BLUE BELL — The 2022 general election is less than two months away, and voter registration efforts are ramping up across the region.

That buildup included a visit Tuesday by Pennsylvania Acting Secretary of State Lee M. Chapman to the Blue Bell campus of Montgomery County Community College to mark National Voter Registration Day.

Citizens who have the right to vote must register to vote between November 8 and October 24.

In Montgomery County, 601,389 people were registered to vote as of Tuesday afternoon, according to Montgomery County Communications Director Kelly Kofrancisco. Voters will choose candidates to represent Montgomery County in Harrisburg and Washington, D.C., in high-profile races for governor and Pennsylvania’s Senate seat.

Registered voters can cast their vote by mail or in person at a polling station. As of Tuesday, the Montgomery County Office of Voter Services had received 91,098 requests to mail ballots, according to Cofrancisco. So far, more than 900,000 mail-in ballots have been requested statewide, according to Chapman.

While a number of students had already registered to vote, Chapman and other higher education officials spoke with about a dozen students during her visit, according to a Montgomery County Community College spokesperson.

“I thought it was important to focus on community colleges,” Chapman said in a telephone interview Tuesday morning. “They are really the cornerstone of communities.”

The college’s campus at 340 Dekalb Pike is one of more than 400 designated sites around Montgomery County.

Along with new voter registration opportunities, Chapman has highlighted several voter education initiatives as part of the state campaign, including text and email messages, as well as online, over-the-air and billboard advertising on the Pennsylvania Turnpike.
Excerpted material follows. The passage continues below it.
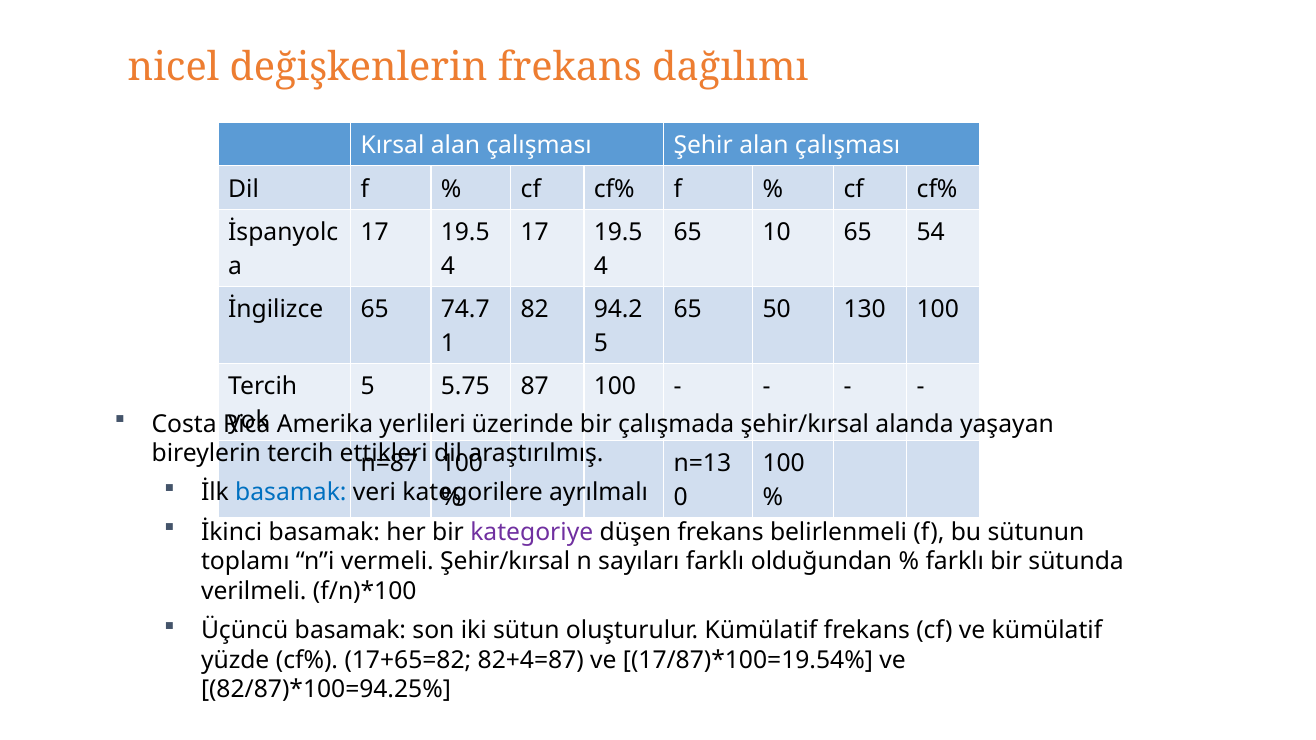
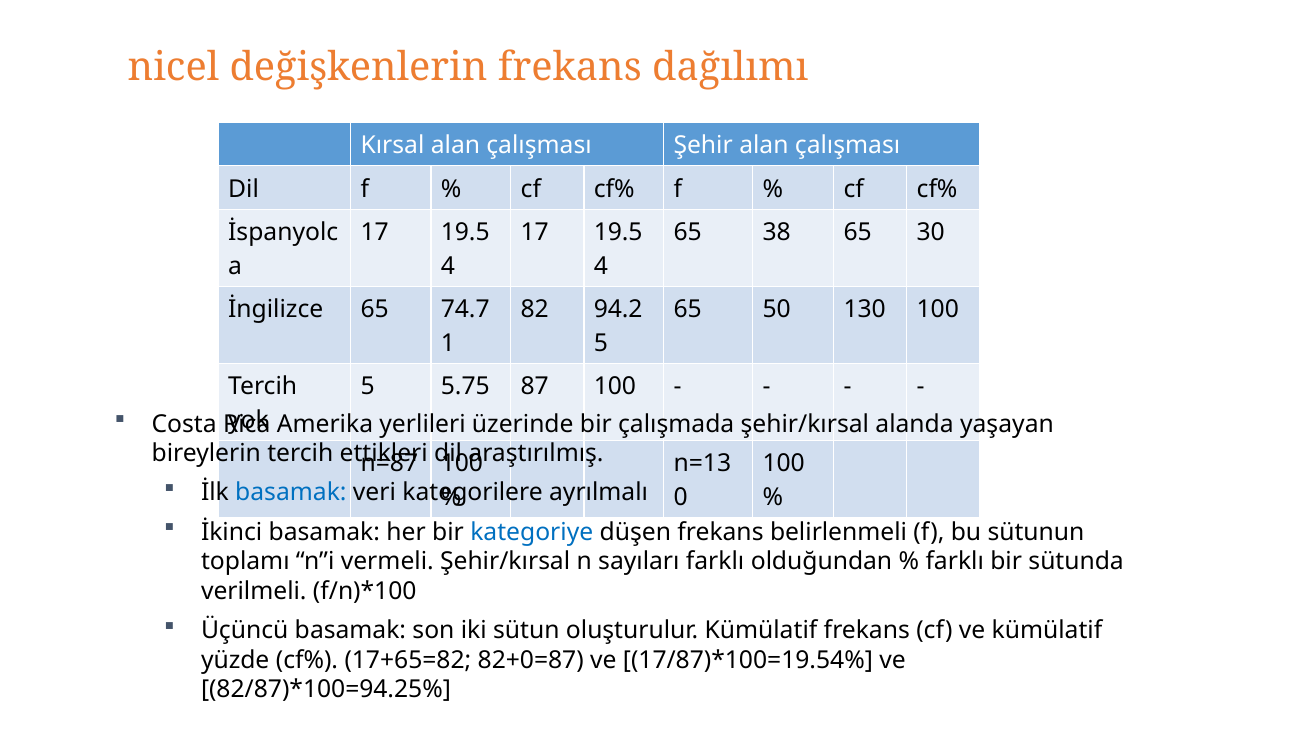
10: 10 -> 38
54: 54 -> 30
kategoriye colour: purple -> blue
82+4=87: 82+4=87 -> 82+0=87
Chapman sought to raise awareness about how to register, how to cast a ballot and how to fill it out.

Michael Bettinger, director of government and public affairs for Montgomery County, also emphasized the importance of voter involvement.

“It’s important to participate as a whole, just being part of a democracy,” Bettinger said. “We have students of all ages and stages of life, but many of our students are just becoming adults on their own.”

“They’re graduating from high school and it’s important for them to be involved in their communities and in the democratic process because that’s what it’s all about,” he continued. “Decisions are made by those who show up, as the saying goes, and now they are of an age to make their voices heard.”

Chapman said she found during the conversations that Montgomery County students are enthusiastic about voting in the upcoming election.

That enthusiasm is a trend for the local institution of higher education, Bettinger said, citing the community college’s 77.3 percent voter registration and 86.5 percent voter turnout in 2020.

“What we’re seeing is we have a high registration rate, but in particular, if those students are registered, they’re going to vote,” Bettinger said.

Anyone with questions about voting in Pennsylvania can visit or call the voter hotline at 1-877-868-3772. Montgomery County voters can visit the county’s Voter Services office at or call 610-278-3280. The office is open 8 a.m. to 4 p.m., Monday through Friday, on the sixth floor of One Montgomery Plaza, 425 Swede St., in Norristown.

Montgomery County Community College was the first stop Tuesday on Chapman’s student tour of greater Philadelphia. She also attended Lincoln University, a historically black college and university in Chester County, and Thaddeus Stevens College of Technology in Lancaster.

“I thought it was important because often the big four-year universities in Pennsylvania get a lot of attention when it comes to voter registration, and I thought it was important to go to different schools,” she said.